Considering that I have many attributes with time measurements in my logs. I want to count how many times each of them is bigger than my timeout limit, 10 seconds for example.
I currently am able to do this running many times very similar queries like this:
fields context
| filter context.time_to_prepare > 10
| count(*) as count_slow_time_to_prepare by bin(10m)
fields context
| filter context.time_to_shine > 10
| count(*) as count_slow_time_to_shine by bin(10m)
.. one query for each attribute
It would be better and easier to plot if we could extract all these metrics in the same query. To do that, all that is missing is some ternary operator, or something similar.
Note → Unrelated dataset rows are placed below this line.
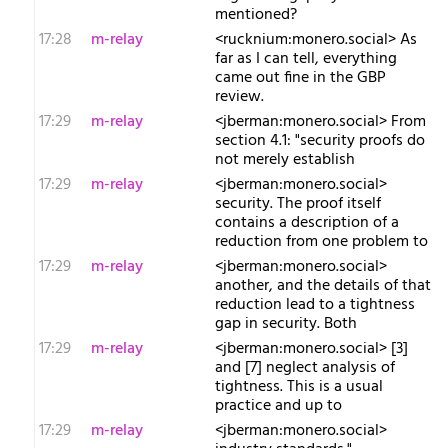
mentioned?
17:28
m-relay
<r​ucknium:monero.social> As
far as I can tell, everything
came out fine in the GBP
review.
17:29
m-relay
<j​berman:monero.social> From
section 4.1: "security proofs do
not merely establish
17:29
m-relay
<j​berman:monero.social>
security. The proof itself
contains a description of a
reduction from one problem to
17:29
m-relay
<j​berman:monero.social>
another, and the details of that
reduction lead to a tightness
gap in security. Both
17:29
m-relay
<j​berman:monero.social> [3]
and [7] neglect analysis of
tightness. This is a usual
practice and up to
17:29
m-relay
<j​berman:monero.social>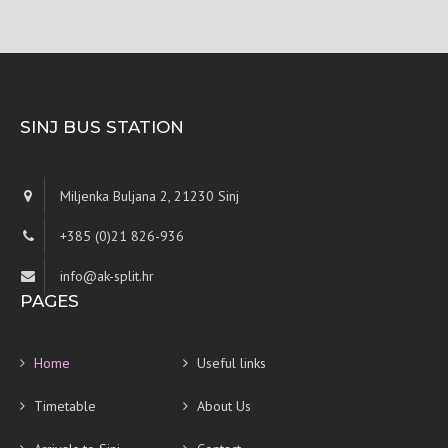
SINJ BUS STATION
Miljenka Buljana 2, 21230 Sinj
+385 (0)21 826-936
info@ak-split.hr
PAGES
Home
Useful links
Timetable
About Us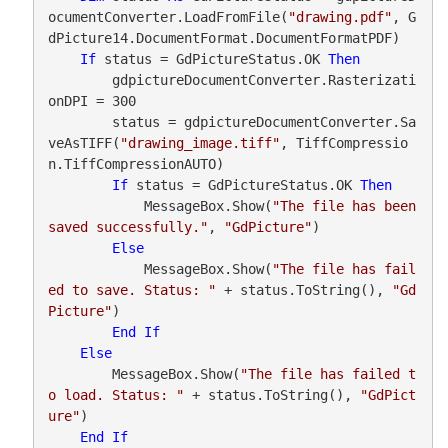
ocumentConverter.LoadFromFile(
"drawing.pdf"
, G
dPicture14.DocumentFormat.DocumentFormatPDF)

If
 status = GdPictureStatus.OK 
Then
        gdpictureDocumentConverter.Rasterizati
onDPI = 300

        status = gdpictureDocumentConverter.Sa
veAsTIFF(
"drawing_image.tiff"
, TiffCompressio
n.TiffCompressionAUTO)

If
 status = GdPictureStatus.OK 
Then
            MessageBox.Show(
"The file has been 
saved successfully."
, 
"GdPicture"
)

Else
            MessageBox.Show(
"The file has fail
ed to save. Status: "
 + status.ToString(), 
"Gd
Picture"
)

End
If
Else
        MessageBox.Show(
"The file has failed t
o load. Status: "
 + status.ToString(), 
"GdPict
ure"
)

End
If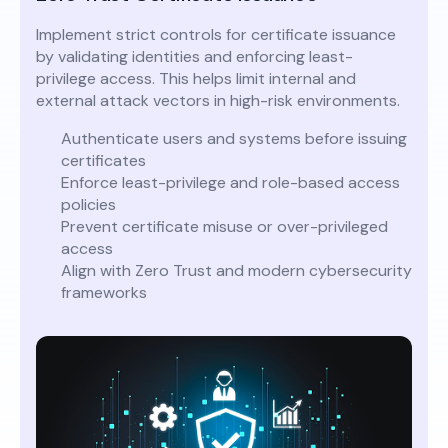
Implement strict controls for certificate issuance
by validating identities and enforcing least-
privilege access. This helps limit internal and
external attack vectors in high-risk environments.
Authenticate users and systems before issuing
certificates
Enforce least-privilege and role-based access
policies
Prevent certificate misuse or over-privileged
access
Align with Zero Trust and modern cybersecurity
frameworks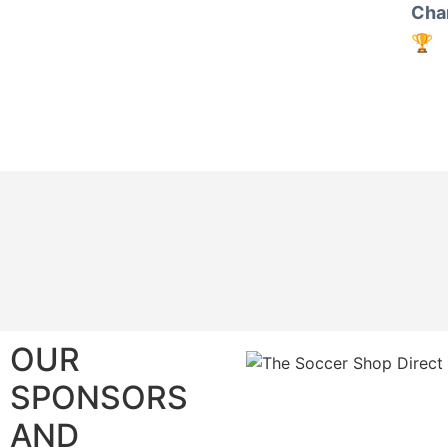
Cha
🏆
OUR
SPONSORS
AND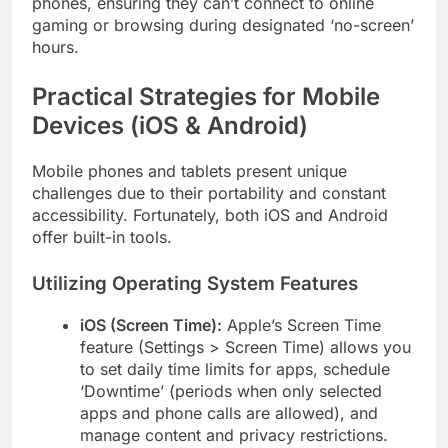
phones, ensuring they can’t connect to online
gaming or browsing during designated ‘no-screen’
hours.
Practical Strategies for Mobile
Devices (iOS & Android)
Mobile phones and tablets present unique
challenges due to their portability and constant
accessibility. Fortunately, both iOS and Android
offer built-in tools.
Utilizing Operating System Features
iOS (Screen Time):
Apple’s Screen Time
feature (Settings > Screen Time) allows you
to set daily time limits for apps, schedule
‘Downtime’ (periods when only selected
apps and phone calls are allowed), and
manage content and privacy restrictions.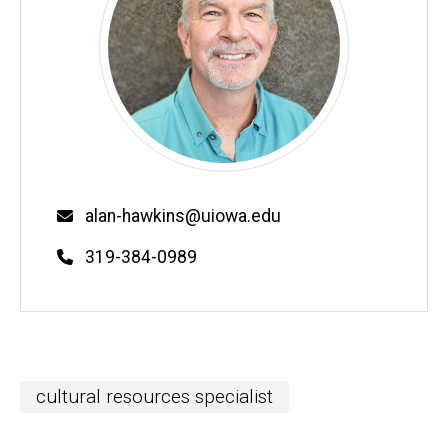
Email
alan-hawkins@uiowa.edu
Phone
319-384-0989
cultural resources specialist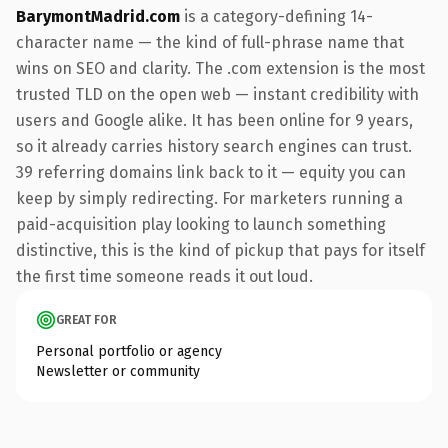
BarymontMadrid.com
is a category-defining 14-
character name — the kind of full-phrase name that
wins on SEO and clarity. The .com extension is the most
trusted TLD on the open web — instant credibility with
users and Google alike. It has been online for 9 years,
so it already carries history search engines can trust.
39 referring domains link back to it — equity you can
keep by simply redirecting. For marketers running a
paid-acquisition play looking to launch something
distinctive, this is the kind of pickup that pays for itself
the first time someone reads it out loud.
GREAT FOR
Personal portfolio or agency
Newsletter or community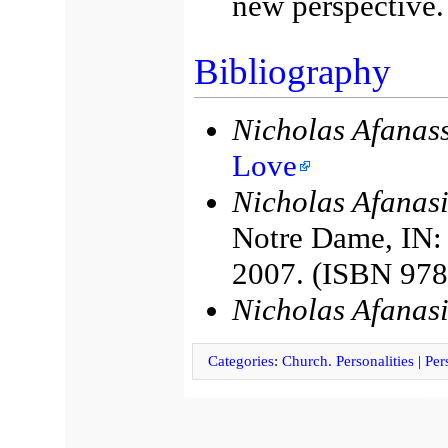
new perspective.
Bibliography
Nicholas Afanass
Love
Nicholas Afanasi
Notre Dame, IN: 
2007. (ISBN 97
Nicholas Afanas
Categories
:
Church. Personalities
|
Per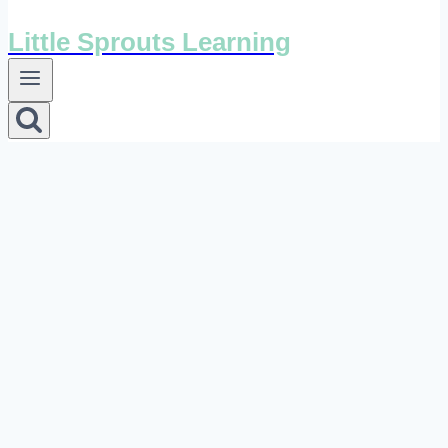
Little Sprouts Learning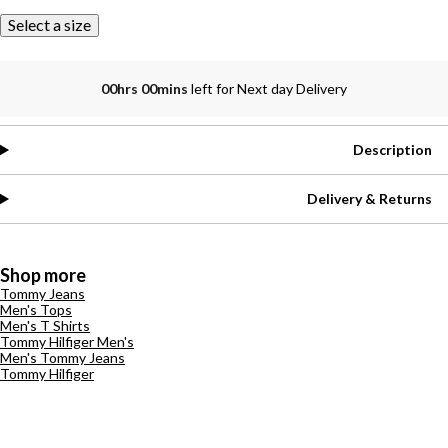
Select a size
00hrs 00mins
left for Next day Delivery
Description
Delivery & Returns
Shop more
Tommy Jeans
Men's Tops
Men's T Shirts
Tommy Hilfiger Men's
Men's Tommy Jeans
Tommy Hilfiger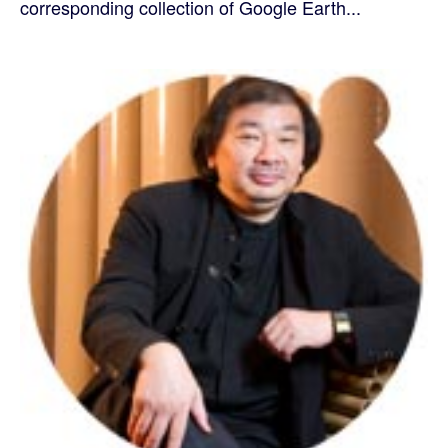
corresponding collection of Google Earth...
My hope was that something like this would work:
fields context
| filter context.total_time > 0
| stats sum(if(context.time_to_prepare > 10,1,0)) as slow_time_to_prepare,
| sum(if(context.time_to_shine > 10,1,0)) as slow_time_to_shine ,
# .. one row for each attribute
| sum(if(context.time_to_move > 10,1,0)) as slow_time_to_move by bin(10m)
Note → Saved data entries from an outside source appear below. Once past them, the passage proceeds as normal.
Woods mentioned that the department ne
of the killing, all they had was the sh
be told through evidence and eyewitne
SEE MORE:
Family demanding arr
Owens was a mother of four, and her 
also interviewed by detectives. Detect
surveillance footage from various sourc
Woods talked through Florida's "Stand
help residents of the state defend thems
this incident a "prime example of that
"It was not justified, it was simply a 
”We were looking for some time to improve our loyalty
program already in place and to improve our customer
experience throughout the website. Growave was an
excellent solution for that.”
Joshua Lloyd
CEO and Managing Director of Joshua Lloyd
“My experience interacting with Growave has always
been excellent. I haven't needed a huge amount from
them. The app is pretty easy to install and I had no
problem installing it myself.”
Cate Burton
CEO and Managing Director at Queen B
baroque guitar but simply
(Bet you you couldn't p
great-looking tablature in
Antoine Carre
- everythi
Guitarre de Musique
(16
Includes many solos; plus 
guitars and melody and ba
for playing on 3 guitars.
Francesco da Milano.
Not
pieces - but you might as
But that didn't work. The "if" function does not exist.
So, there is any way to make a ternary if?
I was pretty close,
This code should do the job:
fields context
| filter context.total_time > 0
| stats sum(context.time_to_prepare > 10) as slow_time_to_prepare,
| sum(context.time_to_shine > 10) as slow_time_to_shine ,
# .. one row for each attribute
| sum(context.time_to_move > 10) as slow_time_to_move by bin(10m)
The True and False of the a > b becomes 1 and 0 that can be used in the grouping functions like sum, avg, etc.